The EIB also protects profits by guaranteeing the returns of businesses investments in specific sectors. In theory this is to counter the ‘liquidity preference’ of asset holders. But in practice it hands the power to shape society via investments to private enterprises only interested in the most profitable targets—not in what might engender the greatest social benefit. It weakens the democratic control citizens should enjoy, by shifting decision-making over what gets financed from democratically accountable institutions to a handful of private investors.
Democratic deficit
The EIB would be less likely to behave so recklessly if its own investments were subject to democratic scrutiny. Yet it suffers from a serious democratic deficit.
The European Parliament is the only institution which can hold the EIB to any degree of account. MEPs vote on reports biannually—last year they called on the EIB to stop investing in polluting highways and infrastructure projects outside Europe causing serious human-rights violations.
The EIB has however remained impervious to these calls: the parliament’s reports are not binding.
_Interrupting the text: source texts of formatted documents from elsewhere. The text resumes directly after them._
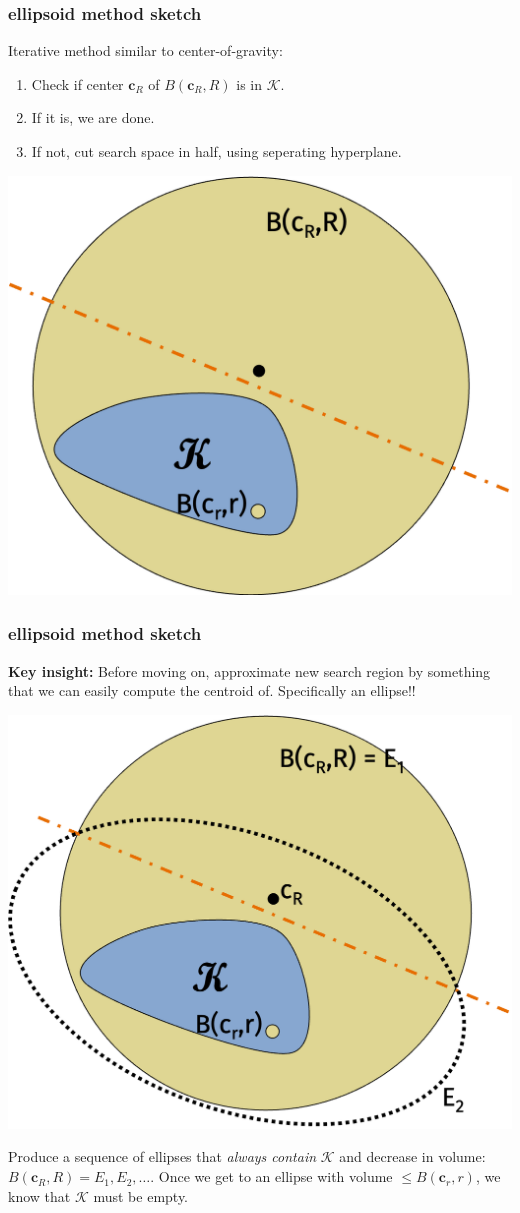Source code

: \documentclass[compress]{beamer}
\newcommand{\bv}[1]{\mathbf{#1}}
\begin{document}
\begin{frame}[t]
	\frametitle{ellipsoid method sketch}
	Iterative method similar to center-of-gravity:
	\begin{enumerate}
		\item Check if center $\bv{c}_R$ of $B(\bv{c}_R, R)$ is in $\mathcal{K}$.
		\item If it is, we are done.
		\item  If not, cut search space in half, using seperating hyperplane. 
	\end{enumerate}
	\begin{center}
		\includegraphics[width=.5\textwidth]{ellipsoid1.png}
	\end{center}
\end{frame}

\begin{frame}[t]
	\frametitle{ellipsoid method sketch}
	\textbf{Key insight:} Before moving on, approximate new search region by something that we can easily compute the centroid of. Specifically an ellipse!!
	\vspace{-1em}
	\begin{center}
		\includegraphics[width=.5\textwidth]{ellipsoid2.png}
	\end{center}
	\vspace{-1em}
Produce a sequence of ellipses that \emph{always contain} $\mathcal{K}$ and decrease in volume: $B(\bv{c}_R, R) = E_1, E_2, \ldots$. Once we get to an ellipse with volume $\leq B(\bv{c}_r, r)$, we know that $\mathcal{K}$ must be empty.
\end{frame}
\end{document}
It is deeply concerning that it should choose to ignore MEPs and that no other vehicle exists for elected officials or civil society to shape the EIB’s actions.
Many social movements are waking up to the damage the EIB is wreaking in Europe and around the world, with Counter Balance and other civil-society organisations meeting the bank directly today. Rather than financing projects, corporations and banks which are destroying the climate and cranking up inequality, it is time to turn the EIB into a force for social and environmental justice.
Public accountability, transparency and public participation should be built into how the EIB operates. The bank should stop indulging private investors and put healthcare, education and truly green energy and public transport at its heart. These services should be public or community controlled, with any associated investments not linked to privatisation.
Luxembourg may not be seen as the centre of the EU’s economic power. But society is waking up to the entrenchment of fossil fuels and private interests within it—and how the EIB is enabling them. Civil society needs to mobilise to reclaim the largest multilateral development bank in the world, putting the ‘public’ back in public investment.